TWO MONTHS LATER, AUGUST 2009
It had been a long, somewhat intensive, road to Bab Tourma Street
, in the old part of the city of Damascus. There had been a zillion contacts with Hezbollah, even more with the militant end of the Iranian government. There had been countless clandestine talks with contacts inside al-Qaeda, mostly orchestrated by Prince Nasir. And finally a succession of e-mail exchanges with the leaders of the most feared of all terrorist groups, Hamas.
But Gaston Savary and Gen. Michel Jobert had finally made it. The Syrian government staff car, containing two local bodyguards and the two Frenchmen, pulled smoothly to a halt outside the big house near the historic gate in the city wall. This was the secretive and well-guarded home of the Hamas Commander in Chief, Gen. Ravi Rashood, and his beautiful Palestinian wife, Shakira.
And Prince Nasir had been insistent. We need this man. He will bring us military discipline, and he will bring with him heavily armed, experienced Arab freedom fighters. We can’t destroy a military air base with a bunch of amateurs, and this Hamas C-in-C is the best they’ve ever had.
And now Gaston Savary and General Jobert were about to meet him, on his own ground. But, nonetheless, as allies. France’s roots in Syria go very deep, but the key to this forthcoming conversation rested in one simple fact—there could never be an Islamic nation that stretched from the Arabian Gulf to the Atlantic end of North Africa so long as Saudi Arabia operated with one foot in the United States of America.

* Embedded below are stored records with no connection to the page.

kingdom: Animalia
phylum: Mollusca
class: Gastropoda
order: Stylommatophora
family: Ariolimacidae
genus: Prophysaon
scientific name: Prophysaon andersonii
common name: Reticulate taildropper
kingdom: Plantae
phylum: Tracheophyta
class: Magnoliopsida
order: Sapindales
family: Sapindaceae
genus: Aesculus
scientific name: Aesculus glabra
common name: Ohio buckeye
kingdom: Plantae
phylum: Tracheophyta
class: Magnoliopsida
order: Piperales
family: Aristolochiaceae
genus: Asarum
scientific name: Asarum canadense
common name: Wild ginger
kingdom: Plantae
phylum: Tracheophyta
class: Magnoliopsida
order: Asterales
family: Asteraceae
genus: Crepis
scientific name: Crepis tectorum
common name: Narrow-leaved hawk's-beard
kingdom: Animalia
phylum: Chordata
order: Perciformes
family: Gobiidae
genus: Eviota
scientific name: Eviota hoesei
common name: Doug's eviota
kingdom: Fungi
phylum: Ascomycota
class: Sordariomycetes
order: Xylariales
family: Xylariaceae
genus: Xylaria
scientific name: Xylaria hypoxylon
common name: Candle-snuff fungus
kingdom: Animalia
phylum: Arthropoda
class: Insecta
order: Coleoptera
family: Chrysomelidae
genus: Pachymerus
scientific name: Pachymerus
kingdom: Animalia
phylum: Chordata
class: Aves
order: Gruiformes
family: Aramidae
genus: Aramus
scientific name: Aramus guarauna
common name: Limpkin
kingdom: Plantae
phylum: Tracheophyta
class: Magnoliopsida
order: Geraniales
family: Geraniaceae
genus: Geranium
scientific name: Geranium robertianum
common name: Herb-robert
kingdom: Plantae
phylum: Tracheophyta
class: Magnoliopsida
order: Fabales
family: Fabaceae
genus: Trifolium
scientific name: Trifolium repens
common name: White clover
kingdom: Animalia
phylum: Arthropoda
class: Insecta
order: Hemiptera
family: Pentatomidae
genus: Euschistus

Every Islamic fundamentalist knew that, every Islamic fundamentalist understood that there was something treacherous, non-Arabian, about the way the Saudi King both ran with the fox and hunted with the hounds. Or whatever the desert equivalent of that saying may be.
And now these two Frenchmen were here, about to enter the lair of the greatest terrorist the world had ever known. And they were bringing with them, perhaps, a formula to change everything. Savary and Jobert would be made very welcome by General Rashood, the native Iranian who had once served as an SAS Commander
in the British army.
The door was opened by a slim young Syrian dressed in the customary long white robe. He bowed his head slightly and said quietly, “General Rashood is awaiting you.” They were led down a long, bright, stone-floored corridor to a tall pair of dark wood doors. The Syrian opened one of them and motioned the Frenchmen through. Their two bodyguards, provided by the government, took up positions outside.
The room was not large, and General Rashood was alone, as agreed. He sat at a wide antique desk with a green leather top. To his left was a silver tea service, which had been brought in as the government car arrived. To his right a service revolver was placed on the desk, symbolically next to a leather-bound copy of the Koran.